ねこねこ幼女の愛情ごはん〜異世界でもふもふ達に料理を作ります!〜8
「うわあああっ、これは美味しいね! 美味しい以外の言葉が出てこないよ!」

「幸せですぅ、わたしは今、世界一幸せなドリュアドだと言えますぅ」

「んにゃんにゃんにゃんにゃんにゃんにゃ」

 三人の声(ひとつはうにゃうにゃという子猫の鳴き声だが)が重なる。狼隊長だけは無言で尻尾を振っていた。
 冷蔵馬車で運ばれてきた新鮮なフルーツと搾りたての生クリームを使った、素晴らしい味わいのロールケーキは三人の娘とひとりのイケメン狼の心を鷲掴みにした。

 青弓亭を贔屓にしている王妃にもらった最高級の紅茶は、澄んだ赤い水色(すいしょく)で、摘みたてのマスカットに似た芳醇な香りがする。少し渋みのあるお茶を飲むと口がさっぱりして、一段とケーキが美味しくなるのだ。
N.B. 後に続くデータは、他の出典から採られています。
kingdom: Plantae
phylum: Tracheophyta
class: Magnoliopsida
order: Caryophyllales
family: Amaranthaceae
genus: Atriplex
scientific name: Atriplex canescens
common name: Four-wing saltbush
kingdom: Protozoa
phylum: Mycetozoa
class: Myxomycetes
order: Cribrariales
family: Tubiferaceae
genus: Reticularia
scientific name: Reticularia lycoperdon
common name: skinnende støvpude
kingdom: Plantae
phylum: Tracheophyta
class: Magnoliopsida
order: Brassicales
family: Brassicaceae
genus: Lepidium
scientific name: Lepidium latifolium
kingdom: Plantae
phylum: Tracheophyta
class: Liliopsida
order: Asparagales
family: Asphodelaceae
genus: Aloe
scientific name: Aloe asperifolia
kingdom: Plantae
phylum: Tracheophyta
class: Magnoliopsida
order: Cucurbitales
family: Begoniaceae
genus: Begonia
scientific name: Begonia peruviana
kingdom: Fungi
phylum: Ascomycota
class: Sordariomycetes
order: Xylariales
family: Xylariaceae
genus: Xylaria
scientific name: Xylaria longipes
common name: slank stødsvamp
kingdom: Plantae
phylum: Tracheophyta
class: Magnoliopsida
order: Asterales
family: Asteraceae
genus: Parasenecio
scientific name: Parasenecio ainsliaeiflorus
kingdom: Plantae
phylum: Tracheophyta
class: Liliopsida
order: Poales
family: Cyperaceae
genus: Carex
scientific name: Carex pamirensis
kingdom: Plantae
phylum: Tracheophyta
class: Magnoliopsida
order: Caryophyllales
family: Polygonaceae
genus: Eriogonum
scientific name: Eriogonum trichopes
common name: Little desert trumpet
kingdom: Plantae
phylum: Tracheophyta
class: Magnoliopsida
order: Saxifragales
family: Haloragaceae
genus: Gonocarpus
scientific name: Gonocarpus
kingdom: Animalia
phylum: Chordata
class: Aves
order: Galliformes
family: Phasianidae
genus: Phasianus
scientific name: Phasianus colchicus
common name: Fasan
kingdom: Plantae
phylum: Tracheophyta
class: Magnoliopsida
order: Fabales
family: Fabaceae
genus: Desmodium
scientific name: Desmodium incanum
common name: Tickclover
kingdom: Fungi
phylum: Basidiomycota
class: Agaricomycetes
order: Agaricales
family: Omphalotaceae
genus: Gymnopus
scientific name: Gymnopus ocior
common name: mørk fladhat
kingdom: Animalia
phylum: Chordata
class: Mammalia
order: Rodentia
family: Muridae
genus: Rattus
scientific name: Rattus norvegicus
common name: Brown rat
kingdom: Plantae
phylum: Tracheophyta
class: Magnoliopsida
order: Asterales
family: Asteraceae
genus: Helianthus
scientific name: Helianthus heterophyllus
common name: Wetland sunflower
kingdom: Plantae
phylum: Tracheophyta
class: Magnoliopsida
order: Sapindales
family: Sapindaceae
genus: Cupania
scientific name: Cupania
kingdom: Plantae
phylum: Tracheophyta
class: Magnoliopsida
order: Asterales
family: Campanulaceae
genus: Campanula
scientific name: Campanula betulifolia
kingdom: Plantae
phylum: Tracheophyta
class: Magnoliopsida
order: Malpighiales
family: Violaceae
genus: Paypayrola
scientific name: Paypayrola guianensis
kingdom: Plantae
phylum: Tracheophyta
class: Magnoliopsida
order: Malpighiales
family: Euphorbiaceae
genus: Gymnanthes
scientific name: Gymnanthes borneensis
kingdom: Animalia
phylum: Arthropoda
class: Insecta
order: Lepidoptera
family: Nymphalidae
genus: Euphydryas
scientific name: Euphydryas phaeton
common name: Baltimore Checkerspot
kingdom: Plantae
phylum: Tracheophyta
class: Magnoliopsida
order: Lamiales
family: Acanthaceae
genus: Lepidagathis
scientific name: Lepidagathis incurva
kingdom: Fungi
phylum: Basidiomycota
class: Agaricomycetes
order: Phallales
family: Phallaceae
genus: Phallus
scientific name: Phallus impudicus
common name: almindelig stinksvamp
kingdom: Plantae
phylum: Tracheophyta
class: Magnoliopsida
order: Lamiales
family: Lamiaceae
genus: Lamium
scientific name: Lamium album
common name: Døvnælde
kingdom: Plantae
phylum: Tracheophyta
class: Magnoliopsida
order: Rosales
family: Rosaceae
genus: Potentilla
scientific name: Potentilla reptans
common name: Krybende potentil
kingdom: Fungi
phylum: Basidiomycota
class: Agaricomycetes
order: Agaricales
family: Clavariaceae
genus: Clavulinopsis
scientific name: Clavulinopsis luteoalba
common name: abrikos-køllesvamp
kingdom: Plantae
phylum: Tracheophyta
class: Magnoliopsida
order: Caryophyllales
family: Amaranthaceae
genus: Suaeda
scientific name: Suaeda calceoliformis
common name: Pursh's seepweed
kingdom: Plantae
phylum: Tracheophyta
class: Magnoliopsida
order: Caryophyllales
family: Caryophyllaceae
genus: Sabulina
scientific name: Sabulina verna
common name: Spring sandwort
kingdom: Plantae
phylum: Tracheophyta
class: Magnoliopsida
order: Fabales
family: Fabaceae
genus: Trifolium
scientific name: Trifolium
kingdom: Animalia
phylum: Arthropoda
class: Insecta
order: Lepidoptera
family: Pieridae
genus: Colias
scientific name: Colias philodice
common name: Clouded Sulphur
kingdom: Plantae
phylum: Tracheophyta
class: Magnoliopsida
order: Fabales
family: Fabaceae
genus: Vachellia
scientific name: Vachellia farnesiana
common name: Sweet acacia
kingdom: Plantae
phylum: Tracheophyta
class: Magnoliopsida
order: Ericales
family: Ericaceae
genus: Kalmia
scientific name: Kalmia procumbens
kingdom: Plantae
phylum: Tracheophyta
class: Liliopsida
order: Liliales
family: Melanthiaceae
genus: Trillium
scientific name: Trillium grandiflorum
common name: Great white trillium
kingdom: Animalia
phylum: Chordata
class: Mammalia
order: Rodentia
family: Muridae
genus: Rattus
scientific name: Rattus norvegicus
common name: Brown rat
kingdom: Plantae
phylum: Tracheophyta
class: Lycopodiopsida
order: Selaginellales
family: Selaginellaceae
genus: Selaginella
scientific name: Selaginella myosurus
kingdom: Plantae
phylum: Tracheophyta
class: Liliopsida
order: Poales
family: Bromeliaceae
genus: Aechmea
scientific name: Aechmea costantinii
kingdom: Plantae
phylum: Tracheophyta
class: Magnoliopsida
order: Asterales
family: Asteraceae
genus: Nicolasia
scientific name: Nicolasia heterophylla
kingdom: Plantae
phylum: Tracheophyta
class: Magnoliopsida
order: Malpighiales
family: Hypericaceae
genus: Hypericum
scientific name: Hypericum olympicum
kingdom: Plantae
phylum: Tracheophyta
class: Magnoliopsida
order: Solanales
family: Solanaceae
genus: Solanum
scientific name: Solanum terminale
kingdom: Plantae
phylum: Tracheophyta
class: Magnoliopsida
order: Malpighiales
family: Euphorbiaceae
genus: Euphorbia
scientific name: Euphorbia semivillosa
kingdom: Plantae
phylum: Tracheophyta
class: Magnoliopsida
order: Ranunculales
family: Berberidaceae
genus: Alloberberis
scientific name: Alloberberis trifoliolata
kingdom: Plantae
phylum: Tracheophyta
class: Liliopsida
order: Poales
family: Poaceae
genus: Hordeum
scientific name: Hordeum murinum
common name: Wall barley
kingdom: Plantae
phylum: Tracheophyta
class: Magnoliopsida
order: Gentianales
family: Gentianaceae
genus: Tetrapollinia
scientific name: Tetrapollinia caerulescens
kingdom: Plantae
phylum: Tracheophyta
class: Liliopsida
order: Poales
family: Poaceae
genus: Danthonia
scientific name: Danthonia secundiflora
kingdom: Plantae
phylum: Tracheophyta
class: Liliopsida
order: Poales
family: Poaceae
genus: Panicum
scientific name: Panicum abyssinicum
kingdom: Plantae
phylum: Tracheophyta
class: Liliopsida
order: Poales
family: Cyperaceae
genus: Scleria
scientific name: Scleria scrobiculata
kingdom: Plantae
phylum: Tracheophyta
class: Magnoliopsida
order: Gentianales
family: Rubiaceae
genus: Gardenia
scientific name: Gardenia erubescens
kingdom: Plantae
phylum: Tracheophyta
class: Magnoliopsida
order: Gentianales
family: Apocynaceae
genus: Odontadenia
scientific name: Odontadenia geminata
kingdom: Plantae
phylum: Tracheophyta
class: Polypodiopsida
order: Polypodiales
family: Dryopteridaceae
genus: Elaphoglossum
 しばらくケーキを楽しみ、気持ちが落ち着いてから、ルディは今日のお茶会で報告しようと考えていた話題を切り出した。実はこのためにお茶会を設けたのだ。決して美味しいケーキをお腹いっぱい食べて楽しもうと、それだけを考えたのではない。まあ、ちょっとは考えたのだが。

「ゆっくり食べながら聞いてくれ」

 なんと、すでにルディの皿は空だった!

 ミメットは『警備隊の仕事をしていると食事の時間が取れないこともあるため、どうしても早食いになる傾向があるから仕方ないね』と思いながら、用意してあった焼き菓子の皿をそっとテーブルに置き、耳を傾けた。